Another quite innovative option that was introduced by the APR is the possibility to condition the conclusion of a standstill agreement between a distressed company and its creditor(s) with changes to be made in the company's elected bodies, without the creditor being considered or becoming a controlling person of the debtor. This will certainly be appreciated especially by banks, which will be able to influence the management of such debtor companies without exposing themselves to the risk of compensation under the regulation on controlling persons. Under these conditions, banks are significantly more likely to support a preventive restructuring, as an independent and open-minded “crisis manager” can better assess the company's operations, determine its objective economic condition and the real causes of its financial problems.

Since the APR has come into force, it was only 3 months before the first company filed a petition to issue a general moratorium and initiate restructuring proceedings, namely the largest metallurgical and steel company in the Czech Republic with outstanding liabilities of around EUR 200 million. Although a restructuring plan was successfully negotiated and received massive support from the creditors, only few months later the company failed to fulfil the plan and was forced to file an insolvency petition and start insolvency proceedings. This series of events raised doubts about the honesty of the company's original intention and its ability to have realized the proposed restructuring. This case will surely shape the forthcoming case law and only time will tell if the new institute will fulfil its intended purpose.

Government Favours the Insolvent

In conjunction with the preventive restructuring regulation, a further amendment to the Insolvency Act has recently been implemented following the adoption of the Directive. This amendment, like those preceding it, favours debtors over creditors.

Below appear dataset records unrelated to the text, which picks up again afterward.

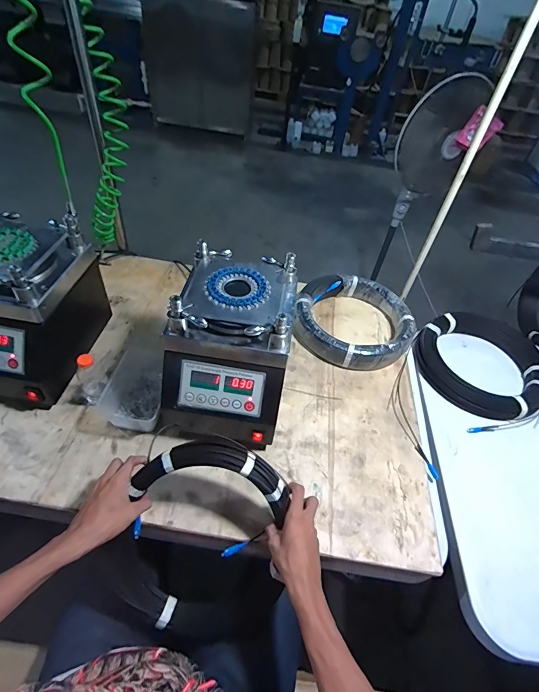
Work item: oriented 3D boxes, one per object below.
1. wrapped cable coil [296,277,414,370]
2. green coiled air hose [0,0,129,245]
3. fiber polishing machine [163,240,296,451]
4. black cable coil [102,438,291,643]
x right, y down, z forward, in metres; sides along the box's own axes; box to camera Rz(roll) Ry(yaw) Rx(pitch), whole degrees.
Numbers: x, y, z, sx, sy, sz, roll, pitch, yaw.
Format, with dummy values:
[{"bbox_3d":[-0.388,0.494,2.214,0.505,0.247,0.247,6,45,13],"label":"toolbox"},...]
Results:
[{"bbox_3d":[0.229,-0.068,0.978,0.309,0.070,0.301,3,48,-4],"label":"wrapped cable coil"},{"bbox_3d":[-0.425,-0.553,0.810,0.149,0.729,0.251,-6,48,-13],"label":"green coiled air hose"},{"bbox_3d":[-0.071,0.011,0.720,0.216,0.287,0.277,12,48,4],"label":"fiber polishing machine"},{"bbox_3d":[-0.123,0.304,0.585,0.286,0.042,0.299,0,89,1],"label":"black cable coil"}]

The Directive requires that honest insolvent or over-indebted entrepreneurs can be able to be fully discharged from their debts incurred in the course of their business after a reasonable period of time that does not exceed three years, thereby allowing them a second chance and a fresh start. Accordingly, the discharge period under Czech law was shortened from five to three years. However, the Czech government has decided to apply this shortened discharge period not only to entrepreneurs, but also to natural persons who are not entrepreneurs and whose debts do not originate from business (ie consumers). As a counterweight to the shortening of the discharge period, debtors are expected to more tightly cooperate with the insolvency courts and the Labour Office, thoroughly report their incomes and strictly comply with the insolvency calendar.

Requirements have also been eased in relation to the conditions for obtaining a full discharge of debt, iecancellation of the outstanding dischargeable debts. In the past, one needed to pay at least 30% of their debts in order to be discharged from the outstanding portion. This requirement was removed by the aforementioned amendment, which, instead, only vaguely states that the necessary level of satisfaction of creditors' claims will be determined by the court, taking into account the debtor's financial circumstances, efforts and cooperation. This means that courts can grant a full discharge of debt after the shortened three-year period has expired even if the rate of satisfaction of the creditors' claims is very low, in fact anything above zero.

These changes were not received well by the expert public, especially in relation to natural persons who are not entrepreneurs as those do not fall under the scope of the Directive. Proponents argue that over-indebted people will get a second chance to get out of the debt trap faster and back into the legal economy. According to critics, though, this shortening of the discharge period in conjunction with the relaxation of other conditions for a full discharge of debt will disproportionately worsen the position of creditors, as the recovery rates will likely be reduced significantly. Many critics view this legal amendment as a significant legitimisation of the failure to meet one's obligations.